In the records below, find the line that contains "Chest CT, one axial slice; slice 24" and the line that contains "- lung tumour (recorded histology: squamous", then retype exactly those two lines and every line between them.

Saved entries:
* * * * *
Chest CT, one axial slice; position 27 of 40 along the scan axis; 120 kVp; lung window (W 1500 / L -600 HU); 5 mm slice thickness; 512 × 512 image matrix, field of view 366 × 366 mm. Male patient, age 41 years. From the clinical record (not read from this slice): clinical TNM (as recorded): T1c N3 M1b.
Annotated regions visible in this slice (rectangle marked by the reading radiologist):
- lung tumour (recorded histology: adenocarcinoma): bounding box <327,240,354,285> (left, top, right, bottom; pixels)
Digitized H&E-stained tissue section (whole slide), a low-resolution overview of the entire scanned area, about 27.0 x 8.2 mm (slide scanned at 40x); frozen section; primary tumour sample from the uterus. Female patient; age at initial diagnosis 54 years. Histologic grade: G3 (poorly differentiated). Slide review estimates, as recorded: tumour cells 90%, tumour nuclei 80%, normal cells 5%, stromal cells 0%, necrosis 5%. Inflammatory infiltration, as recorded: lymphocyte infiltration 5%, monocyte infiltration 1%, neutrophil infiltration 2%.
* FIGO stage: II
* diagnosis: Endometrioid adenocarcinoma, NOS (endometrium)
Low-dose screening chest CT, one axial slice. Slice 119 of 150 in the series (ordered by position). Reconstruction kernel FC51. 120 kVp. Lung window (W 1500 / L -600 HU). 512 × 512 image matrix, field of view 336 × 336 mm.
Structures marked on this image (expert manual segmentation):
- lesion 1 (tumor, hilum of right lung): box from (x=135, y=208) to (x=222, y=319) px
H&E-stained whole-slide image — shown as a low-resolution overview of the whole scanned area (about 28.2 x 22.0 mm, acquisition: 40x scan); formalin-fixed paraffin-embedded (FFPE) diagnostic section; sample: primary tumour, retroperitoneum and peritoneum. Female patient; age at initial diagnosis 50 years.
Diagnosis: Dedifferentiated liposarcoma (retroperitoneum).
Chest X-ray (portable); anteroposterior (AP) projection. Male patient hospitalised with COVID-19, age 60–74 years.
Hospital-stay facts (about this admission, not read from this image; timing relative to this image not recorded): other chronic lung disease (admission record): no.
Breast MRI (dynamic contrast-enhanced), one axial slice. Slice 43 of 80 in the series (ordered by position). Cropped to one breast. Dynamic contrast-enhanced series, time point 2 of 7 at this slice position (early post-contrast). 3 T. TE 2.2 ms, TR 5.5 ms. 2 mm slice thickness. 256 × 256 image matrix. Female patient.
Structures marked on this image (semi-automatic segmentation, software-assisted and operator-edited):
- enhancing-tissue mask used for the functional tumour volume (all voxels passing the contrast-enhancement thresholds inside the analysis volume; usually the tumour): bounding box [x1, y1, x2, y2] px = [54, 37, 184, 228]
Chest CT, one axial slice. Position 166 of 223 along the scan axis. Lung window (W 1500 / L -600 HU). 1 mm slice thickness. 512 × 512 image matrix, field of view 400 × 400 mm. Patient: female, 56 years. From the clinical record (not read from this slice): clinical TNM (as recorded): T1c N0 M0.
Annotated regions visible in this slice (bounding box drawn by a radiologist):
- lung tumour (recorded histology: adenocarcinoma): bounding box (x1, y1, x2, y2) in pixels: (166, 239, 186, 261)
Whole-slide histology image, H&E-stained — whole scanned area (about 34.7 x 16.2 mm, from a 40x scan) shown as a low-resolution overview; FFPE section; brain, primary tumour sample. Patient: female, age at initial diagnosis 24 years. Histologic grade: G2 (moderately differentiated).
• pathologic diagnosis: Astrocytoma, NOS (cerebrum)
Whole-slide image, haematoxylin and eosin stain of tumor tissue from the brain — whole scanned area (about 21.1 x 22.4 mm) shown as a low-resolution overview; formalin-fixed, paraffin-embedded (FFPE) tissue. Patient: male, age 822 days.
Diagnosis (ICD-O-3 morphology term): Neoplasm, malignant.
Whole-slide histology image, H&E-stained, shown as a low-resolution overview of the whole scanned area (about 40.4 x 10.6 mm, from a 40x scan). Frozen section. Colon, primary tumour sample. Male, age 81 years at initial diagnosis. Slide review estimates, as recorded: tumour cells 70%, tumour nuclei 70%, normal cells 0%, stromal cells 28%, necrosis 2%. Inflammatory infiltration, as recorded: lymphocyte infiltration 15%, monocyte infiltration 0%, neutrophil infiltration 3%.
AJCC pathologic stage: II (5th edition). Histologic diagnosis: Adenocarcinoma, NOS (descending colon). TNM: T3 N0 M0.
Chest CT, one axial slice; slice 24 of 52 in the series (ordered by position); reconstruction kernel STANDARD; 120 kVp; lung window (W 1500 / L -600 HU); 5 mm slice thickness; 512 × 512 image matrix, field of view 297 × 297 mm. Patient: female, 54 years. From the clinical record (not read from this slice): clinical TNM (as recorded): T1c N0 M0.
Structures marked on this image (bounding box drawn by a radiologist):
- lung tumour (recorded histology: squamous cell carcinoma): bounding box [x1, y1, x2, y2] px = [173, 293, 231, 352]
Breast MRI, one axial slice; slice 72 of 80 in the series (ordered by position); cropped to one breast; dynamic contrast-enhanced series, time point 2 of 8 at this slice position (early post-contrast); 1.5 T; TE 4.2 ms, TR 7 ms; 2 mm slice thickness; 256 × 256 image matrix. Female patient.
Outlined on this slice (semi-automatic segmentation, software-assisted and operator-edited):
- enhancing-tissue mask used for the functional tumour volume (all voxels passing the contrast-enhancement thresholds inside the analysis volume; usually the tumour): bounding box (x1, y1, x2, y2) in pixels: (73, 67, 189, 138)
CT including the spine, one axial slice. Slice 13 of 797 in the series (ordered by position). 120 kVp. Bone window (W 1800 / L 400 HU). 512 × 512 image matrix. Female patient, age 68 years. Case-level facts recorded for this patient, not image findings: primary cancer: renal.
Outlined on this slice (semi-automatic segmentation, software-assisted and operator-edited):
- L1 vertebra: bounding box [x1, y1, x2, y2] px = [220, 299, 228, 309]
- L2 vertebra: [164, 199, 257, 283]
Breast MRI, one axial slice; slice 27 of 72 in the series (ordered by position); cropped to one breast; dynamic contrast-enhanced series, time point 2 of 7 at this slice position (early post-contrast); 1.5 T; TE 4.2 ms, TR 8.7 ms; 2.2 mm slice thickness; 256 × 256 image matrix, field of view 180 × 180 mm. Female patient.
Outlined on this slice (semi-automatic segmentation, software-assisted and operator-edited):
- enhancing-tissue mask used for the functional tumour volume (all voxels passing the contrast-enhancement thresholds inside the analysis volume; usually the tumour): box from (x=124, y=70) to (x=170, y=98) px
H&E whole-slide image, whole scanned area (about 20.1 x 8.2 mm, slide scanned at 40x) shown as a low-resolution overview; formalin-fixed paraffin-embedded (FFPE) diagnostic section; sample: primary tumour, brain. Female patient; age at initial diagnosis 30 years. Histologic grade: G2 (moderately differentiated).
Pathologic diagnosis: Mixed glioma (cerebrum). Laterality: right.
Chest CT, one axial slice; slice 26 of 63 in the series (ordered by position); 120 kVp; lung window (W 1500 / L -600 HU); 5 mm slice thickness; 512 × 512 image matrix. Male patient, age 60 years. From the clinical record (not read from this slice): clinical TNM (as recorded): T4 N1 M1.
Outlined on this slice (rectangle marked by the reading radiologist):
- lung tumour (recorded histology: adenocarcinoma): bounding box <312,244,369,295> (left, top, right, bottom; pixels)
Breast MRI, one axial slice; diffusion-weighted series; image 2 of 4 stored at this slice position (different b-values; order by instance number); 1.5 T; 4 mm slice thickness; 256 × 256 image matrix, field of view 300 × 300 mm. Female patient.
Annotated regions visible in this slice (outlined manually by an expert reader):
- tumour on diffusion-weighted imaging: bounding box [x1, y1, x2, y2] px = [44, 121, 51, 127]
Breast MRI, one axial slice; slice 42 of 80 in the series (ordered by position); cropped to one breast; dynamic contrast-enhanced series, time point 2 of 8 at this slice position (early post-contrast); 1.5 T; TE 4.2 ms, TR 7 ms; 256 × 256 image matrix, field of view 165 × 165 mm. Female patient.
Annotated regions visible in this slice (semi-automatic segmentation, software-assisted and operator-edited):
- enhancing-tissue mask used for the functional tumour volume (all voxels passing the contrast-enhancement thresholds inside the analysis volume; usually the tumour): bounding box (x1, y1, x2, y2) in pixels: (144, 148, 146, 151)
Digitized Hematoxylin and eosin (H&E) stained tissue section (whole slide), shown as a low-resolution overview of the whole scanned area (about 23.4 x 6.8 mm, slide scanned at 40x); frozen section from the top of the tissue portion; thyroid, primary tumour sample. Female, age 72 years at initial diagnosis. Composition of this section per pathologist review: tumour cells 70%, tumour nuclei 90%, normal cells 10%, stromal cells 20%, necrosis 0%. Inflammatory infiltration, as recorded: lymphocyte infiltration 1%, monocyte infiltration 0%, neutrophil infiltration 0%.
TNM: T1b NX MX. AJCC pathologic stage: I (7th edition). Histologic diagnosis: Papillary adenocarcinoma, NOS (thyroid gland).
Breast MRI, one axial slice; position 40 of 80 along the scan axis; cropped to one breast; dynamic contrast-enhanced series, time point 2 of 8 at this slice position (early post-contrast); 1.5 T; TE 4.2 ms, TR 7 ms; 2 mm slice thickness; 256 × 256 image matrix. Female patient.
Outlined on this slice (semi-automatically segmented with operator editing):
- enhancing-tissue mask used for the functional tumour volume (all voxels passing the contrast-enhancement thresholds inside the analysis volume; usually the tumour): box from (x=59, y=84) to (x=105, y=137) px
* * * * *
» Response below
Chest CT, one axial slice; slice 24 of 52 in the series (ordered by position); reconstruction kernel STANDARD; 120 kVp; lung window (W 1500 / L -600 HU); 5 mm slice thickness; 512 × 512 image matrix, field of view 297 × 297 mm. Patient: female, 54 years. From the clinical record (not read from this slice): clinical TNM (as recorded): T1c N0 M0.
Structures marked on this image (bounding box drawn by a radiologist):
- lung tumour (recorded histology: squamous cell carcinoma): bounding box [x1, y1, x2, y2] px = [173, 293, 231, 352]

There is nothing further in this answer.